* Task brief *
Go through the records and set each one down exactly, skipping any picture.

* Records supplied *
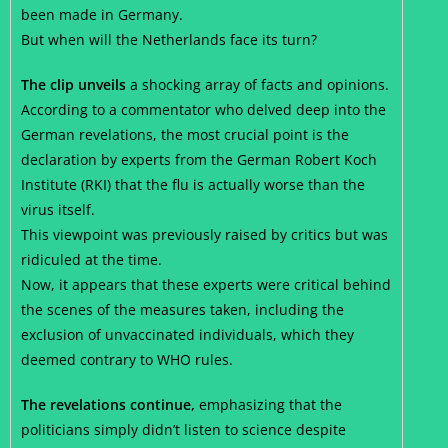
been made in Germany.
But when will the Netherlands face its turn?
The clip unveils
a shocking array of facts and opinions.
According to a commentator who delved deep into the
German revelations, the most crucial point is the
declaration by experts from the German Robert Koch
Institute (RKI) that the flu is actually worse than the
virus itself.
This viewpoint was previously raised by critics but was
ridiculed at the time.
Now, it appears that these experts were critical behind
the scenes of the measures taken, including the
exclusion of unvaccinated individuals, which they
deemed contrary to WHO rules.
The revelations continue,
emphasizing that the
politicians simply didn’t listen to science despite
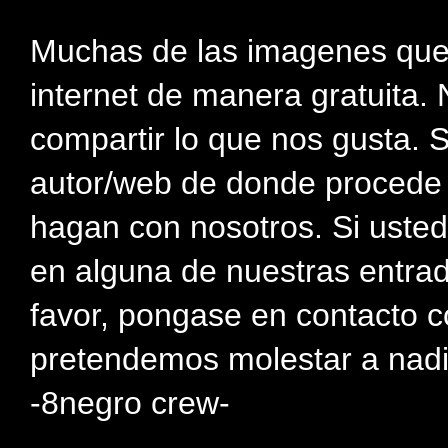
Muchas de las imagenes que
internet de manera gratuita. 
compartir lo que nos gusta. 
autor/web de donde procede e
hagan con nosotros. Si usted
en alguna de nuestras entra
favor, pongase en contacto c
pretendemos molestar a nadi
-8negro crew-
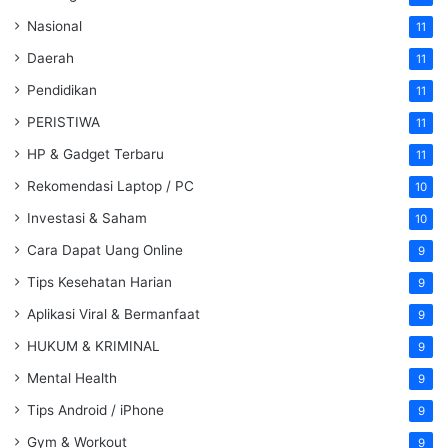
Nasional
11
Daerah
11
Pendidikan
11
PERISTIWA
11
HP & Gadget Terbaru
11
Rekomendasi Laptop / PC
10
Investasi & Saham
10
Cara Dapat Uang Online
9
Tips Kesehatan Harian
9
Aplikasi Viral & Bermanfaat
9
HUKUM & KRIMINAL
9
Mental Health
9
Tips Android / iPhone
9
Gym & Workout
9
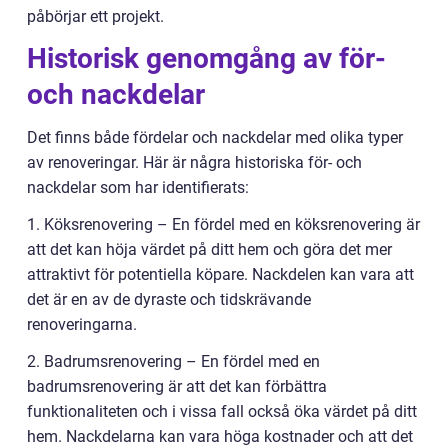
påbörjar ett projekt.
Historisk genomgång av för-
och nackdelar
Det finns både fördelar och nackdelar med olika typer
av renoveringar. Här är några historiska för- och
nackdelar som har identifierats:
1. Köksrenovering – En fördel med en köksrenovering är
att det kan höja värdet på ditt hem och göra det mer
attraktivt för potentiella köpare. Nackdelen kan vara att
det är en av de dyraste och tidskrävande
renoveringarna.
2. Badrumsrenovering – En fördel med en
badrumsrenovering är att det kan förbättra
funktionaliteten och i vissa fall också öka värdet på ditt
hem. Nackdelarna kan vara höga kostnader och att det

* Exercise result *
been made in Germany.
But when will the Netherlands face its turn?
The clip unveils
a shocking array of facts and opinions.
According to a commentator who delved deep into the
German revelations, the most crucial point is the
declaration by experts from the German Robert Koch
Institute (RKI) that the flu is actually worse than the
virus itself.
This viewpoint was previously raised by critics but was
ridiculed at the time.
Now, it appears that these experts were critical behind
the scenes of the measures taken, including the
exclusion of unvaccinated individuals, which they
deemed contrary to WHO rules.
The revelations continue,
emphasizing that the
politicians simply didn’t listen to science despite
Muchas de las imagenes que
internet de manera gratuita. 
compartir lo que nos gusta. 
autor/web de donde procede e
hagan con nosotros. Si usted
en alguna de nuestras entra
favor, pongase en contacto c
pretendemos molestar a nadi
-8negro crew-
Nasional
11
Daerah
11
Pendidikan
11
PERISTIWA
11
HP & Gadget Terbaru
11
Rekomendasi Laptop / PC
10
Investasi & Saham
10
Cara Dapat Uang Online
9
Tips Kesehatan Harian
9
Aplikasi Viral & Bermanfaat
9
HUKUM & KRIMINAL
9
Mental Health
9
Tips Android / iPhone
9
Gym & Workout
9
påbörjar ett projekt.
Historisk genomgång av för-
och nackdelar
Det finns både fördelar och nackdelar med olika typer
av renoveringar. Här är några historiska för- och
nackdelar som har identifierats:
1. Köksrenovering – En fördel med en köksrenovering är
att det kan höja värdet på ditt hem och göra det mer
attraktivt för potentiella köpare. Nackdelen kan vara att
det är en av de dyraste och tidskrävande
renoveringarna.
2. Badrumsrenovering – En fördel med en
badrumsrenovering är att det kan förbättra
funktionaliteten och i vissa fall också öka värdet på ditt
hem. Nackdelarna kan vara höga kostnader och att det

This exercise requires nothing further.